9

I encountered an unexpectedly early stack overflow and created the following program to test the issue:

#![feature(asm)]
#[inline(never)]
fn get_rsp() -> usize {
    let rsp: usize;
    unsafe {
        asm! {
            "mov {}, rsp",
            out(reg) rsp
        }
    }
    rsp
}

fn useless_function(x: usize) {
    if x > 0 {
        println!("{:x}", get_rsp());
        useless_function(x - 1);
    }
}

fn main() {
    useless_function(10);
}

This is get_rsp disassembled (according to cargo-asm):

tests::get_rsp:
 push    rax
 #APP
 mov     rax, rsp
 #NO_APP
 pop     rcx
 ret

I'm not sure what #APP and #NO_APP do or why rax is pushed and then popped into rcx, but it seems the function does return the stack pointer.

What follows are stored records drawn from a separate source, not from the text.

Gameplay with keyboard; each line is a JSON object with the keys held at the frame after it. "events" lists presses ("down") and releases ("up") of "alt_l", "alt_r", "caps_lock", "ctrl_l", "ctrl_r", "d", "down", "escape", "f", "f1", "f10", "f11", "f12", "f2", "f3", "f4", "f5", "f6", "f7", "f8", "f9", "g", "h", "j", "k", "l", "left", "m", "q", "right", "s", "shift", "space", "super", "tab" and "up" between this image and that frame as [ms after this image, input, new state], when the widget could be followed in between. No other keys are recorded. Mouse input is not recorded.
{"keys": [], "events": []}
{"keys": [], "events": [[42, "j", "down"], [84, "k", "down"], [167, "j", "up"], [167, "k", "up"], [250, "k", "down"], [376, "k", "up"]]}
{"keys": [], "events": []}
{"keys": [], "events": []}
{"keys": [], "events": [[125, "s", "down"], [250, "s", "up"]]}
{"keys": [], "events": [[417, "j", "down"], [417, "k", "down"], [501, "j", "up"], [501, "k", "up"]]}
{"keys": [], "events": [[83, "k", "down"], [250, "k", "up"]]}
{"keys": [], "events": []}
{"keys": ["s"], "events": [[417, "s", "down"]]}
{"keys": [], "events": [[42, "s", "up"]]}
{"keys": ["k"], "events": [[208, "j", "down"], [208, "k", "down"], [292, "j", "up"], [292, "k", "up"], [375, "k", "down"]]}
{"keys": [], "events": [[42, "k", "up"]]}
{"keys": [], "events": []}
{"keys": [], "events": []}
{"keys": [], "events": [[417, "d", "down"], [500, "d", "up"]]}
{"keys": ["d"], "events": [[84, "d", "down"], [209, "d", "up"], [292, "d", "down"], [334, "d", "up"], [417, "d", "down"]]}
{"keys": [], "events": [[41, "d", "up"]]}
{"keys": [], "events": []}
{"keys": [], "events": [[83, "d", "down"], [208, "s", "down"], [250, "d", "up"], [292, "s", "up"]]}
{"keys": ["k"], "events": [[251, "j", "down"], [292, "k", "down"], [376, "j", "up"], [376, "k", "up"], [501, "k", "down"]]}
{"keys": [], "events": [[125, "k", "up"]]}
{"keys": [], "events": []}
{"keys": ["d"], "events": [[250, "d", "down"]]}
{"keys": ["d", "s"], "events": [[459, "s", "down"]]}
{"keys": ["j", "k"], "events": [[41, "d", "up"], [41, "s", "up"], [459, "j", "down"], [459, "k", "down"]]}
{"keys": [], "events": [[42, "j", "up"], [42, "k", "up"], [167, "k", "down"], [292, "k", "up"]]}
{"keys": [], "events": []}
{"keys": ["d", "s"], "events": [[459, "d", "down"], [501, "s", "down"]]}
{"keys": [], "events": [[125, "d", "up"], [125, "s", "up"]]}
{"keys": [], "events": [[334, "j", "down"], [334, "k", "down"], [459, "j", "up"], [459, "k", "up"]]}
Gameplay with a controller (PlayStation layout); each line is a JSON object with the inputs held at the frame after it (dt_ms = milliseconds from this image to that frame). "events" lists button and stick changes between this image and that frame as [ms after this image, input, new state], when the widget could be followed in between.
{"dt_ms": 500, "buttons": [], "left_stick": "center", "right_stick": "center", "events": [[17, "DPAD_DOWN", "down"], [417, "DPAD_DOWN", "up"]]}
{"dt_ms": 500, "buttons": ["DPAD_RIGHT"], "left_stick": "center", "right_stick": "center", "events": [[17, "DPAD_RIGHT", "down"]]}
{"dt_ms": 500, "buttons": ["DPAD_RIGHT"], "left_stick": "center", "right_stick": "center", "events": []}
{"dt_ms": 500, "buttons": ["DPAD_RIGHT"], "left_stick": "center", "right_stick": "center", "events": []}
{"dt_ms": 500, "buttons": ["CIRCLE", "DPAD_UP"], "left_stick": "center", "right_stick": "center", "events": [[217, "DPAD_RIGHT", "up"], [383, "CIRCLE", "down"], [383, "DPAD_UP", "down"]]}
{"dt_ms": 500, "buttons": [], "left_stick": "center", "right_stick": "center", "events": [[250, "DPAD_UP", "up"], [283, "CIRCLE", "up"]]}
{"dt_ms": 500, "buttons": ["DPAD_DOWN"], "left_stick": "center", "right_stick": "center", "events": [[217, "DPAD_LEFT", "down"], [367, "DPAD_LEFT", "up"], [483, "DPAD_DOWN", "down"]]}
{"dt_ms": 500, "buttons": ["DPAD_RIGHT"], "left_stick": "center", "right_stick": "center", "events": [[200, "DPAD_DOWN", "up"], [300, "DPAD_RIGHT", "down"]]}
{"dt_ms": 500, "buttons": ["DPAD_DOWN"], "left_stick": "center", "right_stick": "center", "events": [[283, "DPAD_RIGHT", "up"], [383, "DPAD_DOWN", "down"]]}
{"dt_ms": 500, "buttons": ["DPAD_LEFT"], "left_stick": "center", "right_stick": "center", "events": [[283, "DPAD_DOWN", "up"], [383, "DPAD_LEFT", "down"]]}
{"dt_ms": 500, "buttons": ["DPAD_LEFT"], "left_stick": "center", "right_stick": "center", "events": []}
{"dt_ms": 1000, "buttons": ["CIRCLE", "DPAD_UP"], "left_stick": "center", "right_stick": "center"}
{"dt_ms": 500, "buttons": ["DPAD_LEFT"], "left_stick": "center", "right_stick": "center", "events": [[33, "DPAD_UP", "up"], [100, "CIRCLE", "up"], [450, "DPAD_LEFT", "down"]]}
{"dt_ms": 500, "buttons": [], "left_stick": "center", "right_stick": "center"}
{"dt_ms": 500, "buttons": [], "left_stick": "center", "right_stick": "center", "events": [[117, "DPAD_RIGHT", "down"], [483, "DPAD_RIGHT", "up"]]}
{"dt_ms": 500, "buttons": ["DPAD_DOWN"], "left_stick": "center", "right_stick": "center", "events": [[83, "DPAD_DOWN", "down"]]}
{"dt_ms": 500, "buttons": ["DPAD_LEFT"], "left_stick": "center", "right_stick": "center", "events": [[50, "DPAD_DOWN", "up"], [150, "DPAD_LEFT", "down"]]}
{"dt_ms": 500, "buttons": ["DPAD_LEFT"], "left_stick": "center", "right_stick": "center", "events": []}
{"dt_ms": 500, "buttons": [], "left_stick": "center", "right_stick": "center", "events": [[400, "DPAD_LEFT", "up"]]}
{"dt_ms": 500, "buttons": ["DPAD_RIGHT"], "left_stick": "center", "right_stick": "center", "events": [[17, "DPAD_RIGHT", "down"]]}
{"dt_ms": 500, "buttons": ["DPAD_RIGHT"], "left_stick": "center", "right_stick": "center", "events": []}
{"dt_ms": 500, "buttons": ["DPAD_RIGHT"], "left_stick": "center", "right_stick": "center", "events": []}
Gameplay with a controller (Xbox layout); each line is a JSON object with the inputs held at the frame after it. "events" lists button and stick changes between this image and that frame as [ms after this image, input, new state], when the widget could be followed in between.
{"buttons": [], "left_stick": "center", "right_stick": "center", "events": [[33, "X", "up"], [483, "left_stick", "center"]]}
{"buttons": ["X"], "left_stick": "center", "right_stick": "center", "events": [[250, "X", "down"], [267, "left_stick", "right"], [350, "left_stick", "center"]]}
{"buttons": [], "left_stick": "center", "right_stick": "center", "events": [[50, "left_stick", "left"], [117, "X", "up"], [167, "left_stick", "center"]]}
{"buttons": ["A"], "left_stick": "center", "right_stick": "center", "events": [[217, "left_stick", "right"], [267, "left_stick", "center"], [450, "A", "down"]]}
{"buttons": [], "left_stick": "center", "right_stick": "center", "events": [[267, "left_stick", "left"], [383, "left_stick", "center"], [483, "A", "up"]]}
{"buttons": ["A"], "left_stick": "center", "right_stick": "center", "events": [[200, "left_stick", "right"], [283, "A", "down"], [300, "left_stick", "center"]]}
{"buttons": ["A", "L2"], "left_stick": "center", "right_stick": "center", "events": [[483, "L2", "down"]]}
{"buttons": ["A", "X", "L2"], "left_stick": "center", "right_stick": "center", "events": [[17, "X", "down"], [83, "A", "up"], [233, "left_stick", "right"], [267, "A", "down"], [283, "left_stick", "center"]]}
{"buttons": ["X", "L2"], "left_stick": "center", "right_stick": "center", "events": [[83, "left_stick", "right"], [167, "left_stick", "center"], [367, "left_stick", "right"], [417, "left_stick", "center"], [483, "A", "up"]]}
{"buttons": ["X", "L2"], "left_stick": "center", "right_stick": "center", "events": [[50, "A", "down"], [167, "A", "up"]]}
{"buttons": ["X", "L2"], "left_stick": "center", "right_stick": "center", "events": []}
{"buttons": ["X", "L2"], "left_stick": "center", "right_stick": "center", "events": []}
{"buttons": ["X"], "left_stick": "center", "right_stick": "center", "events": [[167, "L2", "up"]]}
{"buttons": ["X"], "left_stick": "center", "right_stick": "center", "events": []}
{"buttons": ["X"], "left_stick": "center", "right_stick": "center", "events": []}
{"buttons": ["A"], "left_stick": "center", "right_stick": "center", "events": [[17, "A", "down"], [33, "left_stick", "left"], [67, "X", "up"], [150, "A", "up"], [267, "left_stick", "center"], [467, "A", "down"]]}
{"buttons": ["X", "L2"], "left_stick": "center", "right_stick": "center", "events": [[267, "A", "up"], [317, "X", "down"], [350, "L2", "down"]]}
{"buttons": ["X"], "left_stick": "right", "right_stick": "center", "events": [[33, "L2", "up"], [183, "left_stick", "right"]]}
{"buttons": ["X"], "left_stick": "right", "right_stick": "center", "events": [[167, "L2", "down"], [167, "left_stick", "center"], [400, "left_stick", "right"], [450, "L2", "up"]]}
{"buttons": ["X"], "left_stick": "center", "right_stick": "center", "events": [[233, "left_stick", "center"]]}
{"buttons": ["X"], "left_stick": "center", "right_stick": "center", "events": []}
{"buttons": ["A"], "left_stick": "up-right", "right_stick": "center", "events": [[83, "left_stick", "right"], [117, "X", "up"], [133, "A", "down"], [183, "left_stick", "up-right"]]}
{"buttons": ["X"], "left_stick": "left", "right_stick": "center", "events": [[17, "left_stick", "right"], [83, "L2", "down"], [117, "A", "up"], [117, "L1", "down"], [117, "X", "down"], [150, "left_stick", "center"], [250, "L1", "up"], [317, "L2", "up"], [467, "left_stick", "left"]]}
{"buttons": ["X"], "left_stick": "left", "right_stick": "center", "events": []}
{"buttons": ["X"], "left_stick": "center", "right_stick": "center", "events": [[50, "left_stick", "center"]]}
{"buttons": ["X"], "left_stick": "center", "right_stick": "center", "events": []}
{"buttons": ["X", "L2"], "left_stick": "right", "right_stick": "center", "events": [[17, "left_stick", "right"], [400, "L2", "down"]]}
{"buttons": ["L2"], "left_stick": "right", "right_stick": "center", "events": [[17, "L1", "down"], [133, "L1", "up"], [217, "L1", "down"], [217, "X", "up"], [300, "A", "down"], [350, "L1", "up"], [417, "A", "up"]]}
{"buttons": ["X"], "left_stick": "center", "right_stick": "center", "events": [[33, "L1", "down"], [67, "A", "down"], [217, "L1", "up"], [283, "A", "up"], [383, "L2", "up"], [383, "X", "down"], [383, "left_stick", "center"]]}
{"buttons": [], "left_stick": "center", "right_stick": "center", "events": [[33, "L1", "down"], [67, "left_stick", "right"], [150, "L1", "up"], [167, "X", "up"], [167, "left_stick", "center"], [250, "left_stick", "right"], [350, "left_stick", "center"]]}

I was surprised to find that in debug mode, the difference between two consecutively printed rsp was 192(!) and even in release mode it was 128. As far as I understand, all that needs to be stored for each call to useless_function is one usize and a return address, so I'd expect every stack frame to be around 16 bytes large.

I'm running this with rustc 1.46.0 on a 64-bit Windows machine.

Are my results consistent across machine? How is this explained?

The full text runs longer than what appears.